The goal of a cheater is to (hold onto all that is good) in their "primary relationship" while addressing their other needs on the side.
Most cheaters don't want to go through a breakup or divorce.
They have no desire to "replace" one relationship with another. Simply put they refuse to buy into the 80/20 rule which states at most anyone you settle down with is only likely to be able to give you 80% of what you desire. (That's if you're lucky.) The cheater insists upon having all 100% of their needs and desires met.
I believe there are 3 basic cheaters
1. The Incessant Cheater
This person bores easily and is always looking for the excitement and thrill that comes with being with someone "new". They love to flirt and tend to be outgoing. Their motto: "Variety is the spice of life". There is nothing you can do to become "new" again.
2. The Unbelievable Opportunity Cheater
This person unlike the incessant cheater is NOT "proactively" looking to cheat. They may have a secret crush on someone or a person whom they consider to out of their league suddenly comes onto them, a platonic friend initiates affection during a difficult time, or a fantasy could become a reality.
This type of cheater caves in to temptation. It's not unusual for them to confess weeks, months, or years later if the guilt becomes too much for them each time they look into their loving mate's eyes.

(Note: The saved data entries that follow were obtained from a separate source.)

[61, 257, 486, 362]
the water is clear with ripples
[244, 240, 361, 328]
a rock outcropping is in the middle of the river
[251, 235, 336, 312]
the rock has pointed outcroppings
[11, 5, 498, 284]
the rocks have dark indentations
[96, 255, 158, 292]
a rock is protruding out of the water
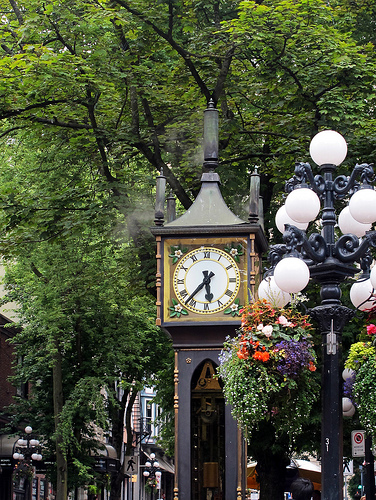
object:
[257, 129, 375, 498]
lamp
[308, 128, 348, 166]
orb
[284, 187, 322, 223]
orb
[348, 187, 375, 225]
orb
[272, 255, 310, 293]
orb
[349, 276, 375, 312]
orb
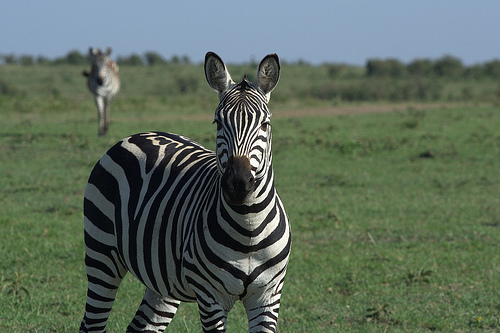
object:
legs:
[192, 291, 240, 333]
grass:
[0, 93, 500, 333]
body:
[94, 153, 272, 291]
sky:
[1, 1, 500, 63]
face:
[213, 84, 277, 199]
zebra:
[72, 48, 301, 333]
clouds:
[0, 0, 500, 63]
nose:
[219, 172, 256, 192]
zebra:
[80, 45, 123, 138]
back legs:
[77, 255, 125, 333]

3. The Discontented Cheater
This person blames YOU for why they had to step out of the relationship! You stopped being the person who won their heart or you "changed". Maybe there has been more complaints than compliments, less or no sex, neglect, they feel taken for granted. Someone comes along and makes them feel "special" again, flirts with them, or massages their ego. It doesn't take much for stranger to put a smile on the face and in the heart of a unhappy person.
Out of the three types of cheaters this is the one where a (betrayed person) may offer forgiveness if they buy into the belief (their) actions led to their mate's poor judgment.
What Keeps Most People From Cheating?
1. Being "in love"
2. Not wanting to risk losing that "special someone".
3. Imagining how hurt (they'd feel) if their mate cheated on them.
Whenever a couple transitions from thinking in terms of "Us & We" to "You & Me" there's a good chance they're likely to make "individual needs" their top priority.